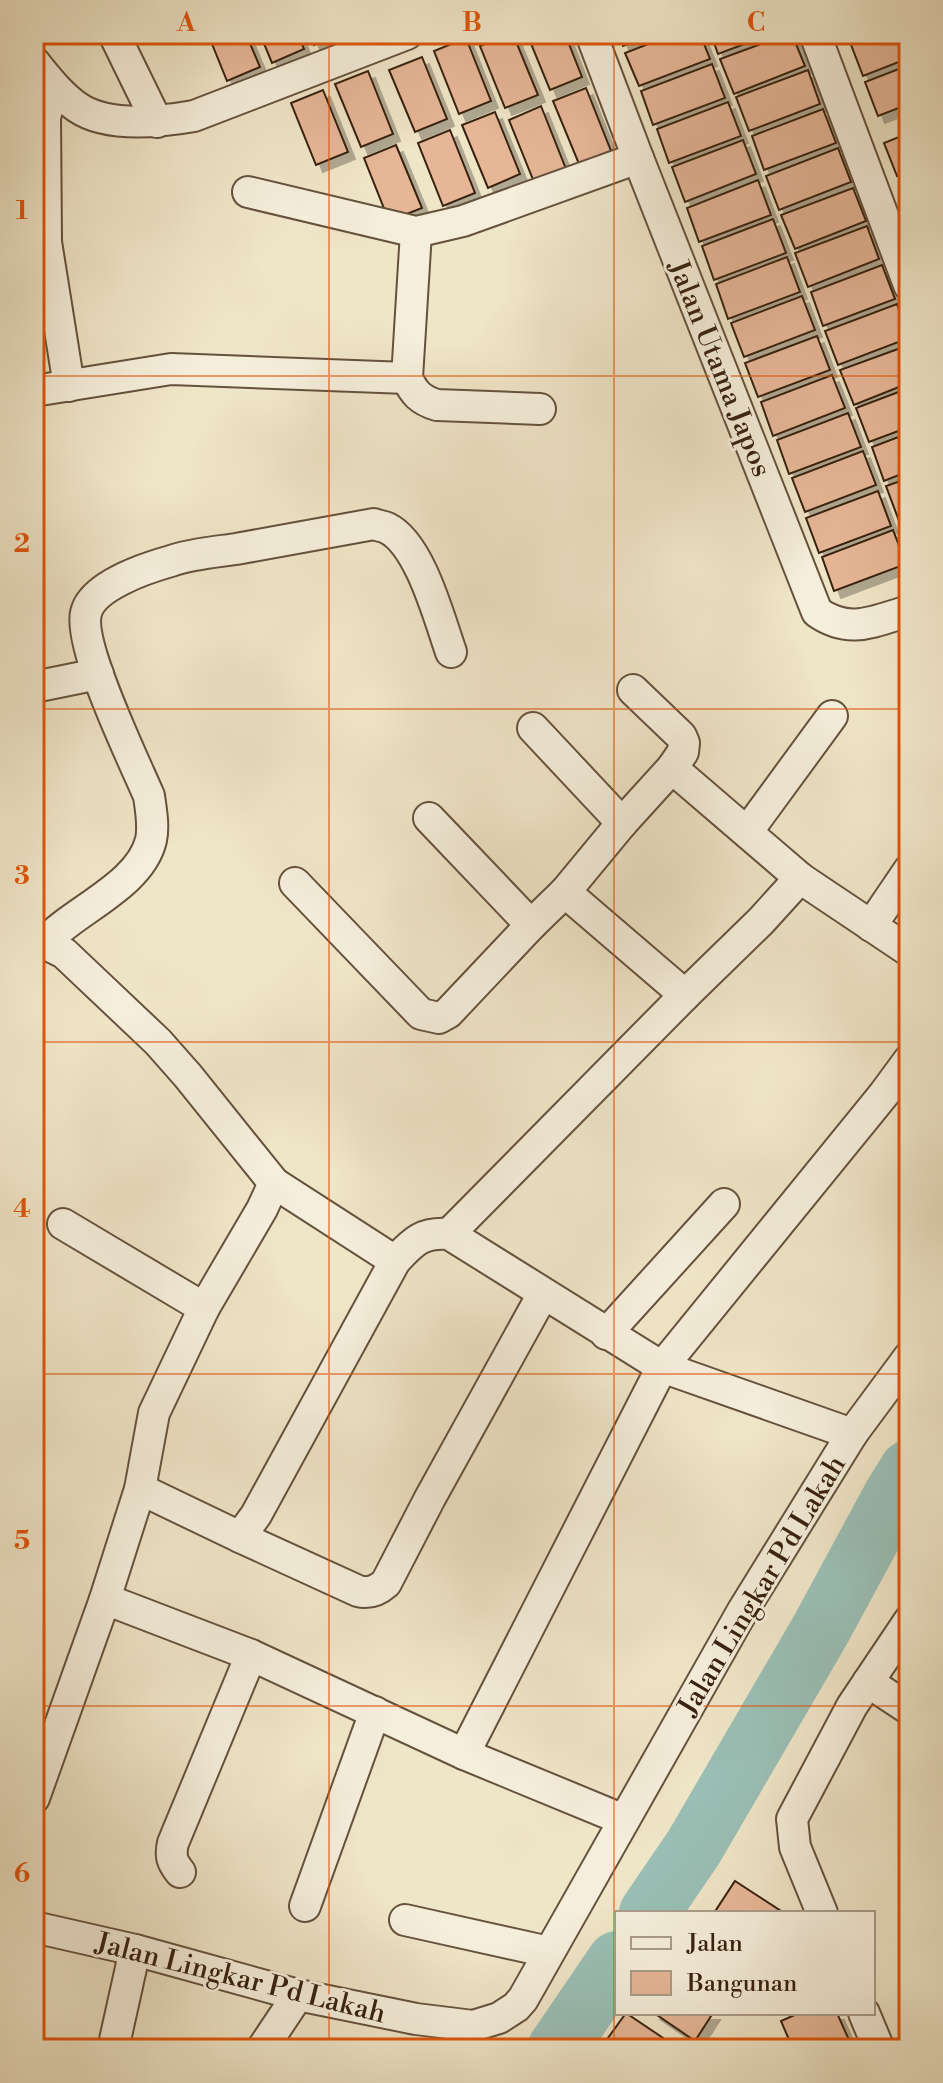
<svg xmlns="http://www.w3.org/2000/svg" width="943" height="2083" viewBox="0 0 943 2083" font-family="'Libre Bodoni',serif">
  <style>
    .lines { fill: none; stroke-linecap: round; stroke-linejoin: round }
    .river { stroke: #9abfb5; stroke-width: 60 }
    .building { fill: #e6b697; stroke: #37210f; stroke-width: 2; filter: url(#shadow) }
    .street-casing { stroke: #65523d; stroke-width: 34 }
    .street { stroke: #f5eedb; stroke-width: 30 }
    .grid { fill: none; stroke: #df560c; stroke-width: 2; stroke-opacity: 0.55 }
    .labels { text-anchor: middle; stroke-width: 6; stroke-linejoin: round; paint-order: stroke }
    .street-label { font-size: 28px; fill: #37210f; stroke: #f5eedb }
    .neatline { fill: none; stroke: #df560c; stroke-width: 3 }
    .grid-label { font-size: 26px; text-anchor: middle; font-weight: bold; fill: #df560c }
  </style>
  <defs>
    <filter id="shadow"><feDropShadow dx="7" dy="7" stdDeviation="0" flood-color="#0004"/></filter>
  </defs>
  <rect width="100%" height="100%" fill="#efe5c7"/>
  <filter id="stains"><feTurbulence type="fractalNoise" baseFrequency=".0025" numOctaves="4"/><feColorMatrix values="0 0 0 0 .2 0 0 0 0 .09 0 0 0 0 .02 0 0 0 .5 -.17"/></filter>
  <radialGradient id="worn" r=".72"><stop offset=".6" stop-color="#630" stop-opacity="0"/><stop offset="1" stop-color="#630" stop-opacity=".3"/></radialGradient>
  <g class="lines">
    <g class="river">
      <path d="M 649,1913 L 694,1847 L 821,1629 L 893,1496 L 909,1470"/>
      <path d="M 557,2049 L 617,1961"/>
    </g>
  </g>
  <g class="building">
    <path d="M 208,34 L 246,34 L 260,67 L 227,81 Z"/>
    <path d="M 260,34 L 298,34 L 304,49 L 272,63 Z"/>
    <path d="M 310,34 L 341,34 L 314,45 Z"/>
    <path d="M 508,34 L 513,34 L 538,95 L 505,108 L 480,46 Z"/>
    <path d="M 527,34 L 565,34 L 582,77 L 550,90 Z"/>
    <path d="M 619,34 L 655,34 L 623,46 Z"/>
    <path d="M 674,34 L 700,34 L 710,59 L 639,86 L 625,53 Z"/>
    <path d="M 711,34 L 771,34 L 718,54 Z"/>
    <path d="M 788,34 L 792,34 L 805,66 L 734,94 L 720,59 Z"/>
    <path d="M 871,34 L 909,34 L 909,58 L 863,76 L 850,42 Z"/>
    <path d="M 466,38 L 491,101 L 459,114 L 434,51 Z"/>
    <path d="M 422,57 L 447,119 L 415,132 L 389,70 Z"/>
    <path d="M 712,64 L 725,98 L 653,125 L 641,91 Z"/>
    <path d="M 909,65 L 909,104 L 878,116 L 865,82 Z"/>
    <path d="M 808,70 L 820,104 L 749,131 L 736,97 Z"/>
    <path d="M 368,71 L 393,134 L 361,147 L 335,84 Z"/>
    <path d="M 586,88 L 611,151 L 579,164 L 553,101 Z"/>
    <path d="M 323,90 L 348,152 L 316,165 L 291,103 Z"/>
    <path d="M 728,102 L 741,136 L 669,163 L 657,129 Z"/>
    <path d="M 541,106 L 566,169 L 534,182 L 509,120 Z"/>
    <path d="M 823,109 L 836,143 L 764,170 L 752,136 Z"/>
    <path d="M 495,112 L 520,174 L 488,188 L 462,125 Z"/>
    <path d="M 450,130 L 475,193 L 443,206 L 418,143 Z"/>
    <path d="M 909,133 L 909,172 L 897,176 L 884,143 Z"/>
    <path d="M 743,140 L 756,174 L 685,202 L 672,167 Z"/>
    <path d="M 396,145 L 422,208 L 389,221 L 364,158 Z"/>
    <path d="M 838,148 L 851,182 L 779,210 L 766,176 Z"/>
    <path d="M 909,179 L 909,209 L 899,183 Z"/>
    <path d="M 758,180 L 771,215 L 699,242 L 687,208 Z"/>
    <path d="M 853,188 L 866,221 L 795,249 L 781,215 Z"/>
    <path d="M 773,219 L 786,253 L 714,280 L 702,246 Z"/>
    <path d="M 867,226 L 879,259 L 808,287 L 795,253 Z"/>
    <path d="M 787,257 L 800,292 L 728,319 L 716,284 Z"/>
    <path d="M 882,265 L 895,299 L 823,326 L 811,292 Z"/>
    <path d="M 802,296 L 815,330 L 744,357 L 731,323 Z"/>
    <path d="M 897,304 L 909,338 L 838,365 L 825,331 Z"/>
    <path d="M 817,336 L 830,370 L 758,397 L 745,363 Z"/>
    <path d="M 909,345 L 909,383 L 854,405 L 840,370 Z"/>
    <path d="M 832,375 L 845,408 L 773,436 L 761,402 Z"/>
    <path d="M 909,388 L 909,427 L 869,442 L 856,408 Z"/>
    <path d="M 848,413 L 861,447 L 789,474 L 777,440 Z"/>
    <path d="M 909,433 L 909,471 L 884,481 L 872,447 Z"/>
    <path d="M 863,451 L 876,485 L 805,512 L 792,478 Z"/>
    <path d="M 909,478 L 909,517 L 899,521 L 886,486 Z"/>
    <path d="M 878,491 L 891,526 L 819,553 L 806,518 Z"/>
    <path d="M 909,523 L 909,545 L 902,526 Z"/>
    <path d="M 893,530 L 906,564 L 834,591 L 822,557 Z"/>
    <path d="M 735,1881 L 781,1911 L 779,1913 L 714,1913 Z"/>
    <path d="M 626,2013 L 675,2046 L 673,2049 L 600,2049 Z"/>
    <path d="M 654,2013 L 713,2013 L 695,2041 Z"/>
    <path d="M 799,2013 L 837,2013 L 853,2049 L 793,2049 L 781,2021 Z"/>
  </g>
  <g class="lines">
    <defs>
      <g id="street">
        <path d="M 114,34 L 157,122"/>
        <path d="M 591,34 L 638,158 L 817,612 C 850,635 874,621 909,611"/>
        <path d="M 815,34 L 909,285"/>
        <path d="M 34,62 C 47,78 60,95 77,107 C 107,128 160,122 194,116 L 407,34"/>
        <path d="M 54,87 L 45,117 L 46,242 L 69,386"/>
        <path d="M 248,192 L 416,232 L 463,221 L 638,158"/>
        <path d="M 416,232 L 407,378 C 414,393 420,400 437,405 L 540,409"/>
        <path d="M 34,391 L 171,369 L 407,378"/>
        <path d="M 34,687 L 98,674"/>
        <path d="M 633,690 L 681,736 L 684,743 L 683,752 L 672,768 L 622,823 L 565,892 L 685,995"/>
        <path d="M 533,728 L 622,823"/>
        <path d="M 672,768 L 800,878"/>
        <path d="M 429,818 L 531,925"/>
        <path d="M 747,832 L 832,716"/>
        <path d="M 295,883 L 421,1014 L 439,1018 L 448,1013 L 531,925 L 565,892"/>
        <path d="M 871,926 L 909,870"/>
        <path d="M 44,943 C 74,910 140,886 151,840 C 154,826 151,810 149,796 C 134,761 78,646 86,613 C 92,586 146,568 171,561 C 191,554 215,552 236,549 C 282,541 328,532 374,524 C 378,526 383,526 387,528 C 420,544 439,618 451,652"/>
        <path d="M 34,944 L 44,943 L 64,953 L 158,1042 L 188,1076 L 274,1183 L 395,1261"/>
        <path d="M 63,1224 L 204,1308"/>
        <path d="M 449,1234 L 685,995 L 761,921 L 800,878 L 909,951"/>
        <path d="M 606,1334 L 724,1204"/>
        <path d="M 140,1489 L 240,1537 L 256,1515 L 395,1261 C 413,1242 421,1232 449,1234 L 662,1367 L 852,1434"/>
        <path d="M 240,1537 L 358,1591 C 369,1594 377,1591 386,1583 L 430,1498 L 543,1294"/>
        <path d="M 105,1599 L 251,1655 L 464,1754 L 624,1820"/>
        <path d="M 868,1682 L 909,1709"/>
        <path d="M 464,1754 L 662,1367 L 884,1094 L 909,1060"/>
        <path d="M 34,1798 L 105,1599 L 140,1489 L 154,1413 L 204,1308 L 262,1209 L 274,1183"/>
        <path d="M 180,1872 C 172,1862 170,1856 173,1843 L 251,1655"/>
        <path d="M 305,1906 L 375,1712"/>
        <path d="M 822,1913 L 795,1847 L 792,1819 L 852,1706 L 909,1621"/>
        <path d="M 405,1920 L 549,1952"/>
        <path d="M 34,1927 L 135,1950 L 298,1995 L 416,2019 L 473,2026 L 499,2018 L 516,2007 L 523,1999 L 742,1612 L 852,1434 L 909,1357"/>
        <path d="M 864,2013 L 879,2049"/>
        <path d="M 113,2049 L 135,1950"/>
        <path d="M 262,2049 L 298,1995"/>
        <path d="M 457,2049 L 473,2026"/>
      </g>
    </defs>
    <use href="#street" class="street-casing"/>
    <use href="#street" class="street"/>
  </g>
  <path class="grid" d="M 329,34 L 329,2049M 614,34 L 614,2049M 34,376 L 909,376M 34,709 L 909,709M 34,1042 L 909,1042M 34,1374 L 909,1374M 34,1706 L 909,1706"/>
  <g class="labels">
    <g class="street-label">
      <text transform="translate(721 368) rotate(68)" y="10">Jalan Utama Japos</text>
      <text transform="translate(761 1585) rotate(-59)" y="10">Jalan Lingkar Pd Lakah</text>
      <text transform="translate(241 1977) rotate(14)" y="10">Jalan Lingkar Pd Lakah</text>
    </g>
  </g>
  <rect width="943" height="2083" fill="none" stroke="#efe5c7" stroke-width="88"/>
  <rect x="615" y="1911" width="260" height="104" fill="#f5eedb" stroke="#a99c89" stroke-width="2"/>
  <rect x="631" y="1937" width="40" height="12" fill="#f5eedb" stroke="#a99c89" stroke-width="2"/>
  <text x="687" y="1951" font-size="24" fill="#37210f">Jalan</text>
  <rect x="631" y="1971" width="40" height="24" fill="#e6b697" stroke="#a99c89" stroke-width="2"/>
  <text x="687" y="1991" font-size="24" fill="#37210f">Bangunan</text>
  <rect x="44" y="44" width="855" height="1995" class="neatline"/>
  <g class="grid-label">
    <text x="186" y="31">A</text>
    <text x="472" y="31">B</text>
    <text x="756" y="31">C</text>
    <text x="22" y="219">1</text>
    <text x="22" y="552">2</text>
    <text x="22" y="884">3</text>
    <text x="22" y="1217">4</text>
    <text x="22" y="1549">5</text>
    <text x="22" y="1882">6</text>
  </g>
  <rect width="100%" height="100%" filter="url(#stains)"/>
  <rect width="100%" height="100%" fill="url(#worn)"/>
</svg>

==============================

* _REQUIRED WORK_
Give the count of lines containing the word "Lingkar" in the listing, and no other text.

* _OUTPUT OF THE TASK_
2